Mental steps: Differential activation of internal pacemakers in motor imagery and in mental imitation of gait.

Abstract: Gait imagery and gait observation can boost the recovery of locomotion dysfunctions; yet, a neurologically justified rationale for their clinical application is lacking as much as a direct comparison of their neural correlates. Using functional magnetic resonance imaging, we measured the neural correlates of explicit motor imagery of gait during observation of in-motion videos shot in a park with a steady cam (Virtual Walking task). In a 2 × 2 factorial design, we assessed the modulatory effect of gait observation and of foot movement execution on the neural correlates of the Virtual Walking task: in half of the trials, the participants were asked to mentally imitate a human model shown while walking along the same route (mental imitation condition); moreover, for half of all the trials, the participants also performed rhythmic ankle dorsiflexion as a proxy for stepping movements. We found that, beyond the areas associated with the execution of lower limb movements (the paracentral lobule, the supplementary motor area, and the cerebellum), gait imagery also recruited dorsal premotor and posterior parietal areas known to contribute to the adaptation of walking patterns to environmental cues. When compared with mental imitation, motor imagery recruited a more extensive network, including a brainstem area compatible with the human mesencephalic locomotor region (MLR). Reduced activation of the MLR in mental imitation indicates that this more visually guided task poses less demand on subcortical structures crucial for internally generated gait patterns. This finding may explain why patients with subcortical degeneration benefit from rehabilitation protocols based on gait observation. Hum Brain Mapp 38:5195-5216, 2017. © 2017 Wiley Periodicals, Inc.

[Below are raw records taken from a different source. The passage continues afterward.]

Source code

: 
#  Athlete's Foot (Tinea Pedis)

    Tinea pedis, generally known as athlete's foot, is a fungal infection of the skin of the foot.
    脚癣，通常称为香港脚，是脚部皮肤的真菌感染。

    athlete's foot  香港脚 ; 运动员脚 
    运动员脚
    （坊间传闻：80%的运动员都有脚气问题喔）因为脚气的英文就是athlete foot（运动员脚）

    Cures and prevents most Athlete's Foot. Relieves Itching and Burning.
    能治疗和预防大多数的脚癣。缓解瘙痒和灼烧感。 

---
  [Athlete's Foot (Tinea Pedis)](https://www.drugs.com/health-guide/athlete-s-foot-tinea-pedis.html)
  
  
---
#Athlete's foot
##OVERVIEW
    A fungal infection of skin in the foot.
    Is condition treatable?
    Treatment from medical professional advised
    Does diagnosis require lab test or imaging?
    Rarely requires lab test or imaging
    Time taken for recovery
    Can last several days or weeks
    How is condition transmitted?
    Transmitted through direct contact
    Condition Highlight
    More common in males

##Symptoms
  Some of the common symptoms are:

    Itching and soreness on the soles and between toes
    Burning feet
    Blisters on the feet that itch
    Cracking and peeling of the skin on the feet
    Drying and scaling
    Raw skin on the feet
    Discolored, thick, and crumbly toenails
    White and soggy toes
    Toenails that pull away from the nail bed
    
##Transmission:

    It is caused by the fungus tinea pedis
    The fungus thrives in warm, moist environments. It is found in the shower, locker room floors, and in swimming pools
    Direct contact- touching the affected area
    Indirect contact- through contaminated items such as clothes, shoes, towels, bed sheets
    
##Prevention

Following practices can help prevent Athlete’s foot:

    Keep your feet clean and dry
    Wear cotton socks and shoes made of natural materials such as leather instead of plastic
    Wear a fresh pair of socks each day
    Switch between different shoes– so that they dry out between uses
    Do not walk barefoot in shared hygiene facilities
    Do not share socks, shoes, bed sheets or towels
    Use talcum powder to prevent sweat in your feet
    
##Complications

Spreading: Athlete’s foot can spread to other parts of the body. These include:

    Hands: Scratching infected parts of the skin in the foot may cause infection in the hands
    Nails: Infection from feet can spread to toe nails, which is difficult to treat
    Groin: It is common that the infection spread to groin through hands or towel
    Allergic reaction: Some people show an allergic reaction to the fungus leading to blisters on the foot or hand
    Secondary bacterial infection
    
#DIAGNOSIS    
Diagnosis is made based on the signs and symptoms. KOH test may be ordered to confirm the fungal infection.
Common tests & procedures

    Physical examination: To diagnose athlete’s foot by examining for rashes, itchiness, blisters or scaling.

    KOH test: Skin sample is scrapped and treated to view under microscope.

A tug of war: antagonistic effective connectivity patterns over the motor cortex and the severity of motor symptoms in Gilles de la Tourette syndrome

Abstract: We tested the hypothesis that Gilles de la Tourette syndrome (GTS) is characterized by perturbed connectivity within cortico-subcortical motor networks. To this end, we performed a dynamic causal modelling (DCM) analysis of fMRI data collected during a finger opposition task in 24 normal controls and 24 GTS patients. The DCM analysis allowed us to assess whether any GTS-specific patterns of brain activity were related to intrinsic and/or to task-dependent connectivity. While no abnormalities were found for task-dependent connectivity, intrinsic connectivity was abnormally increased in the premotor network, with stronger connections from the supplementary motor area (SMA), from the dorsolateral premotor cortex and from the putamen to the right superior frontal gyrus, an area where GTS showed over-activation in a previous univariate analysis. We also found a positive correlation between the connectivity strength from the right basal ganglia to the right primary motor cortex (M1) and disease severity measured by the Yale Global Tic Severity Scale (YGTSS). This pattern was mirrored by a negative correlation between the connection strength from the right SMA to the right area M1 and the YGTSS score. These two reverse correlation effects showed a specific relationship with individual disease severity: the greater the imbalance between subcortical and premotor connectivity towards area M1, the higher the YGTSS score. These results reveal the existence of perturbed intrinsic connectivity patterns in the motor networks of GTS patients with two competing forces operating in a tug of war-like mechanism: aberrant subcortical afferents to M1, compensated for by inputs from the premotor cortex.